Tetiankh did not question Huy’s order to pack for a return to Mennofer. He asked how long the visit would be. Huy had no answer. I should stay with Heby and Iupia, but I don’t want to, Huy thought dismally as he sat staring moodily at the brilliant shaft of morning light falling through the one clerestory window in his office and forming an irregular square on the tiled floor. Young Amunhotep-Huy is a disruptive influence at the best of times, and I shrink from having to help Heby deal with him when I am preoccupied. Inns are usually rooms above beer houses, noisy and cramped. I suppose we can sleep aboard the barge. It’s warm enough to spend the night on the deck. Or nights. Irritably, he shouted for Amunmose and, when his under steward’s lively face appeared in the doorway, told him to make sure Tetiankh included cushions and blankets among the possessions that would be hauled aboard the vessel. I wish I could talk to Henenu about this, his thoughts ran on. She would calm these irrational fears of mine, give me confidence to face His Majesty.
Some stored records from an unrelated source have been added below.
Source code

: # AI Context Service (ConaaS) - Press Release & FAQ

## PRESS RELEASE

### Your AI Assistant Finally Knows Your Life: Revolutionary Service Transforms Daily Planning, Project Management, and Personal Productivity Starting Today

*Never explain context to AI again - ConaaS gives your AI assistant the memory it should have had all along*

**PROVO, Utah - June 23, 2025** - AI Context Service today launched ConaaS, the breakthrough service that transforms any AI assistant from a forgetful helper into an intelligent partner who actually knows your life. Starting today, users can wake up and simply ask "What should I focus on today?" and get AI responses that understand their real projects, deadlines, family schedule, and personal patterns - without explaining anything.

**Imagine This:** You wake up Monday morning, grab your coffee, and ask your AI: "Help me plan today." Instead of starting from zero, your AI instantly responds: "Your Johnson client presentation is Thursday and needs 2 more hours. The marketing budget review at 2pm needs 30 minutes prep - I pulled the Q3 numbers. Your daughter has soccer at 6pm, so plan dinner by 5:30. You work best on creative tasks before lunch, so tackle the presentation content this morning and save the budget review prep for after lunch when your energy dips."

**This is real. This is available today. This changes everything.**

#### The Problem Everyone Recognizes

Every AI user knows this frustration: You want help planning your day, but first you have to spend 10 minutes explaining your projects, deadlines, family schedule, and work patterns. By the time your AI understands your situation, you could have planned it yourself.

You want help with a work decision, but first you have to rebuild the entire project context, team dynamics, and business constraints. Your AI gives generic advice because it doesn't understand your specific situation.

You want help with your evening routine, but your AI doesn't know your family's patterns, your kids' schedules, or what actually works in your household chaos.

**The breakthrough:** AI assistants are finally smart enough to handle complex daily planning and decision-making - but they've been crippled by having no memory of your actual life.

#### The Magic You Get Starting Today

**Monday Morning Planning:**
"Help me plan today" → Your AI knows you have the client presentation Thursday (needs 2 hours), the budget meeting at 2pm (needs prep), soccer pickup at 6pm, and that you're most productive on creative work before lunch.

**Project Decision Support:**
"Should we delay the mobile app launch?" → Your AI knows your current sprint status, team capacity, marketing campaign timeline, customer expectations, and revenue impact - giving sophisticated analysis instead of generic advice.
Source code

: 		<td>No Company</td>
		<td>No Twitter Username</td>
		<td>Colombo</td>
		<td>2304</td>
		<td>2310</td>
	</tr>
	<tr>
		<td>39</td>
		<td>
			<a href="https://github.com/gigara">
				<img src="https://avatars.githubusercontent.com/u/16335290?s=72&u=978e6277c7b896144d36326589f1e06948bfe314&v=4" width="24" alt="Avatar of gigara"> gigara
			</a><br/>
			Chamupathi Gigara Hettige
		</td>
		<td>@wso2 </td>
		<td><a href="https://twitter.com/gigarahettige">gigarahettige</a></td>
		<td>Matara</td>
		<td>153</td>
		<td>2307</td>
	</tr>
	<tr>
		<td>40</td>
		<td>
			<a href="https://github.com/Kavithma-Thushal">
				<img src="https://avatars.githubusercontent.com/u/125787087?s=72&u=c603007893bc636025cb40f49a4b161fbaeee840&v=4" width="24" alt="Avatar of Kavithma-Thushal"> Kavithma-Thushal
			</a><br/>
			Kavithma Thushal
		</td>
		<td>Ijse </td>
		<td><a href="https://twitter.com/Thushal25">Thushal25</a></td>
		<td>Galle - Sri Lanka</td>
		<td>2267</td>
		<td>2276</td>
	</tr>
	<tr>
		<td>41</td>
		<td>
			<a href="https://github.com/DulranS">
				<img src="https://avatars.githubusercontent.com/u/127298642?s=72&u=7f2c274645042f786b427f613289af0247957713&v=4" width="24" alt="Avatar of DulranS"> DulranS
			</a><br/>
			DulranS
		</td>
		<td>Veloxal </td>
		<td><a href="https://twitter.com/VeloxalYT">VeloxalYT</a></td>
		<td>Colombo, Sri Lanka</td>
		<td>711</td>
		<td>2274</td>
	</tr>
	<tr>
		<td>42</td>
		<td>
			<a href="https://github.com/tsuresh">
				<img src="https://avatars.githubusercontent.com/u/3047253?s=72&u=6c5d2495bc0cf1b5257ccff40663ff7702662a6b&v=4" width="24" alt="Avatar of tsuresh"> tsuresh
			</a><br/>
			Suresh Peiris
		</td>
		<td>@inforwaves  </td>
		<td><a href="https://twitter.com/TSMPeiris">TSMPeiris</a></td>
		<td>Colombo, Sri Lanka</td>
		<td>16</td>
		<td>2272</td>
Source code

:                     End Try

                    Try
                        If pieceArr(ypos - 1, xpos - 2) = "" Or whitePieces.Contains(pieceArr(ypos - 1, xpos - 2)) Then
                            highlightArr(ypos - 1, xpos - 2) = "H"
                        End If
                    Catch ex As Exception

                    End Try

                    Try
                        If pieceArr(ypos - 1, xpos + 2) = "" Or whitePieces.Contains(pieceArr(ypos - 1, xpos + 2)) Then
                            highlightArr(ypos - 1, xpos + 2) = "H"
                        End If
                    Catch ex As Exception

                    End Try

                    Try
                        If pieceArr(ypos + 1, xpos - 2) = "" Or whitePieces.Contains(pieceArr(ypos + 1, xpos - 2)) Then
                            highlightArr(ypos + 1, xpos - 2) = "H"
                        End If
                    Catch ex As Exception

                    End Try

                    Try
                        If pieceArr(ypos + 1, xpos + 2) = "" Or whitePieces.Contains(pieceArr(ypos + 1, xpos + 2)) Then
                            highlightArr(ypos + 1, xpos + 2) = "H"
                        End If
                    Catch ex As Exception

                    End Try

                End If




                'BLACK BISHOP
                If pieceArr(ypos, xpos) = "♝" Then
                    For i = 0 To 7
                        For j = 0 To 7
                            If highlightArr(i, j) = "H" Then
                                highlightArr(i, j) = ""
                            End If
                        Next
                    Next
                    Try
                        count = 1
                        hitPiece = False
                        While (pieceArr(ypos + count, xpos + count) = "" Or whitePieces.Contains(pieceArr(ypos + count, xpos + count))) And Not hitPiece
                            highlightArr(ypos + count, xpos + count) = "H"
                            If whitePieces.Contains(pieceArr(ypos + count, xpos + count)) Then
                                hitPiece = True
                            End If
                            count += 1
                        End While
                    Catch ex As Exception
Are you not a Great Seer? she would say, the cowrie shells festooning her hair clicking together as she leaned towards me. Is your name not known in every Egyptian household? Are you not a lesser lord of time? How can you be afraid? He smiled grimly into the quiet room. I miss you, Rekhet, and I can be afraid because everything in me, ka, heart, khu-spirit, is shouting a warning. My life has been too regular, too predictable, for many years. Once more Atum requires a change, and I am not ready.